One major reason however, is that government at all levels do not care whether these kids go to school or not. This explains why at a moment like this when over a million candidates sit for the UME a year, the federal government has committed less than seven percent of the annual budget to education. Of these only few would be absorbed into the university system. The rest have to wait. No, they don’t just wait; they keep sitting for the exams. As the years go by, the war to secure university admission is getting hotter. Secondary schools are pouring out their products in great numbers. Some of my admission-seeking comrades have been advised to go in for any course. They are told that what matters is the certificate with which they can get a job and make money. So someone who wants to study Law should go and study Toilet Maintenance because a certificate is a certificate and money is money, isn’t it? But people forget one thing. We are not going to school so as to get work and make money. We already have a lot of work to do. What we want to get from school is the ability with which we can do this work. We have a civil service that is dull, for instance. We also have representative in our Legislatures who go there only to fight themselves over money. Some of them would run two terms and yet not pass the Freedom of Information Bill. All these are backlogs of work to be done. So who is going to school to look for work? And we don’t make money; we only earn it.

Now to go to school in Nigeria is as difficult as smuggling cocaine into the United States. The average Nigerian university is difficult to describe. To gain admission into the university is a life-long ambition and to graduate is more than an eternal struggle. Once in a while the ASUU-Federal Government abracadabra would close universities for months. Then closely following would be the Jos Annual Fighting Festival.
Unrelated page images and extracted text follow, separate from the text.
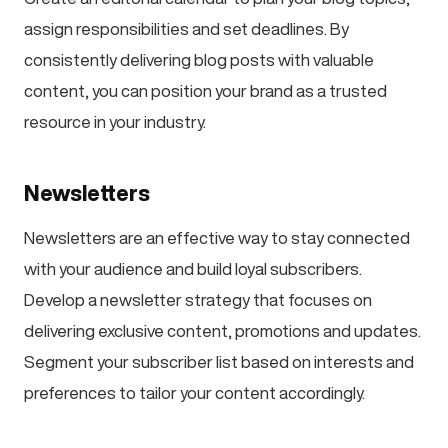
assign responsibilities and set deadlines. By
consistently delivering blog posts with valuable
content, you can position your brand as a trusted
resource in your industry.
Newsletters
Newsletters are an effective way to stay connected
with your audience and build loyal subscribers.
Develop a newsletter strategy that focuses on
delivering exclusive content, promotions and updates.
Segment your subscriber list based on interests and
preferences to tailor your content accordingly.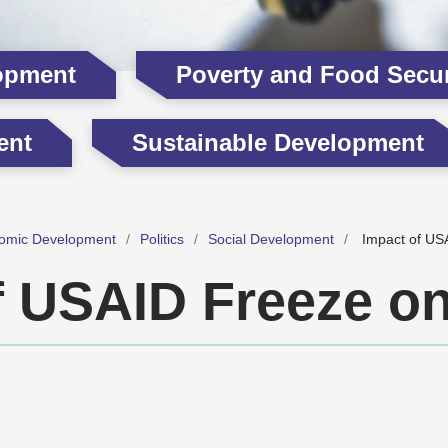
opment
Poverty and Food Secur
ent
Sustainable Development
omic Development
Politics
Social Development
Impact of US
f USAID Freeze o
All these conspire to keep the Nigerian student in school long after he should have graduated. When Boko Haram scattered Bauchi last year, how many students lost their lives? How many in Jos? University authorities would still increase school fees and students would protest leading to closure of the universities. Two years and some months, a session that should have taken only a year would still not be completed. Before a lecturer can define what a noun is, the university is closed for a warning or informing strike. The students would be on the road home, to an fro, forever like a pendulum bob suspended by nature.

That we want to go to school in a land called Nigeria is the only offence for which the federal and states governments have been punishing us this way. We cannot talk much because they are the government and who are we? We are a disorganized group of little noise-making heads. The government is too busy going to Japan to woo investors. And the argument is that we have no choice. Those who have choices are studying in Canada, Britain, Malaysia or even Sierra Leone that stopped fighting only yesterday. But I argue that we have a choice. Yes, since our own governments cannot provide for us this basic opportunity to help us help ourselves, we can run away to Libya where a number of our countrymen are already waiting to die. Yes, what difference does it make?

Now, to be educated is my right and I don’t have to beg for it. All concerned individuals and government agencies, should please take note or I will run away.